ComfyUI supports over rhymes-ai/Allegro, which uses text prompt to generate short video in relatively high quality, especially comparing to other open source solutions available for now.

News 🔥

  • [25/1/14] Added supports on Image-to-Video models (Text Image to Video in Allegro term)
  • Installation

    _Assuming that you are under your ComfyUI root directory_

    git clone https://github.com/bombax-xiaoice/ComfyUI-Allegro custom_nodes/ComfyUI-Allegro
    
    pip install -r custom_nodes/ComfyUI-Allegro/requirements.txt

    _You can download the model file from huggingface or its mirror site beforehand, or just wait for the first run of (Down)Load Allegro Model or (Down)Load Allegro TextImage2Video Model to download it_

    git lfs clone https://huggingface.co/rhymes-ai/Allegro custom_nodes/ComfyUI-Allegro/models
    
    git lfs clone https://huggingface.co/rhymes-ai/Allegro-TI2V custom_nodes/ComfyUI-Allegro/ti2v_models

    _Alternatively, if local disk space or download time is a concern, download the transformer from Allegro-TI2V only, then share other folders with Allegro_

    mkdir -p ti2v_models/transformer/
    
    wget https://huggingface.co/rhymes-ai/Allegro-TI2V/resolve/main/transformer/config.json -O ti2v_models/transformer/config.json
    
    wget https://huggingface.co/rhymes-ai/Allegro-TI2V/resolve/main/transformer/diffusion_pytorch_model.safetensors -O ti2v_models/transformer/diffusion_pytorch_model.safetensors
    
    ln -s custom_nodes/ComfyUI-Allegro/models/vae custom_nodes/ComfyUI-Allegro/ti2v_models/vae
    
    ln -s custom_nodes/ComfyUI-Allegro/models/text_encoder custom_nodes/ComfyUI-Allegro/ti2v_models/text_encoder
    
    ln -s custom_nodes/ComfyUI-Allegro/models/tokenizer custom_nodes/ComfyUI-Allegro/ti2v_models/tokenizer
    
    ln -s custom_nodes/ComfyUI-Allegro/models/scheduler custom_nodes/ComfyUI-Allegro/ti2v_models/scheduler

    Example Workflow

    Drag the following image into comfyui, or click Load for custom_nodes/ComfyUI-Allegro/allegro-comfy-example.json

    Results run under comfy

    https://github.com/user-attachments/assets/75f90597-7e33-4076-b00f-7ed5d88ea22b

    Example TextImage2Video Workflow

    Drag the following image into comfyui, or click Load for custom_nodes/ComfyUI-Allegro/allegro-ti2v-comfy-example.json

    Tips

  • Only verified that frame=88,width=1280,height=720 is working.
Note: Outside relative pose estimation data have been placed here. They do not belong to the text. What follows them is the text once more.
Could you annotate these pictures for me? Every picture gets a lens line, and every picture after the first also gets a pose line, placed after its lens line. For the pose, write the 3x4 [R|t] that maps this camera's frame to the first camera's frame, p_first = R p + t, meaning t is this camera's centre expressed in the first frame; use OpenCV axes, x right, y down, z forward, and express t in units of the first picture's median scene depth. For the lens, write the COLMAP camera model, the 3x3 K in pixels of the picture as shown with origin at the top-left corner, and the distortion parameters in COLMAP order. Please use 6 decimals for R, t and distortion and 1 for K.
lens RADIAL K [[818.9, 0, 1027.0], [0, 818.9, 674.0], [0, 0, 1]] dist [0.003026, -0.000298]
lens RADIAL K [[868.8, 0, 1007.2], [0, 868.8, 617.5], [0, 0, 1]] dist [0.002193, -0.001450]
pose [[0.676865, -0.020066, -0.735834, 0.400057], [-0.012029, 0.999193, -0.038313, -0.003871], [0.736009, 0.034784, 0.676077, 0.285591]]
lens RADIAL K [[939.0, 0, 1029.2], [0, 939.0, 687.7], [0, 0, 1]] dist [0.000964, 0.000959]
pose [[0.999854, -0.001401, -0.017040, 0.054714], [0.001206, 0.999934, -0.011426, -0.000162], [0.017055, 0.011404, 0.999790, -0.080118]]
Tried 24 frames and the result looks like random mosaics. Also tried width=560, where noisy bars show up along both left and right edges.
  • In (Down)Load Allegro Model, only provide the model path and leave others blank, unless you want to use alternative text encoder or vae models not provided by https://huggingface.co/rhymes-ai/Allegro
  • A default negative prompt will be used if you leave it blank in Allegro Text Encoder. A static template will also apply to the positive prompt.
  • Can skip Allegro Sampler’s input latents to use frames/width/height to initialize it randomly. Otherwise, the batch size of input latents must be set as 1/4 of the desirable frames count.
  • Verified to work on a single NVidia RTX 3070 card with 8G graphics memory, where __low_vram_mode__ is turned on to load 32 layers of unet transformer block one by one into gpu vram, VAE decoder is also loaded seperately, and text encoder fall over to cpu.
  • If you have enough graphics memory. You can try use –highvram on comfy start, where the entire pipeline is loaded into GPU directly to spare unnecessary conversion between CPU and GPU.
  • It is recommend to choose a preview method (inside comfy Manager), so that you can see intermediate result of each step during the long run.
  • In TextImage2Video mode, ref_images, as an required input to Allegro TextImage2Video Encoder, can be one reference image (starting frame), two reference images (starting and ending frame) or multiple reference images (frame interpolation). Then pass both ref_latents and ref_masks to Allegro TextImage2Video Sampler.
  • May use WAS-Suite‘s Image Batch to put reference images together.
  • The optional indices parameter further customizes image-to-frame mapping, e.g. 0,10,-1 map the first image to frame 0, the second image to frame 10, and the third image to the last frame.
  • Regarding the batch parameter in Encoder or Decoder, setting higher value may increase its speed at the risk of GPU OOM.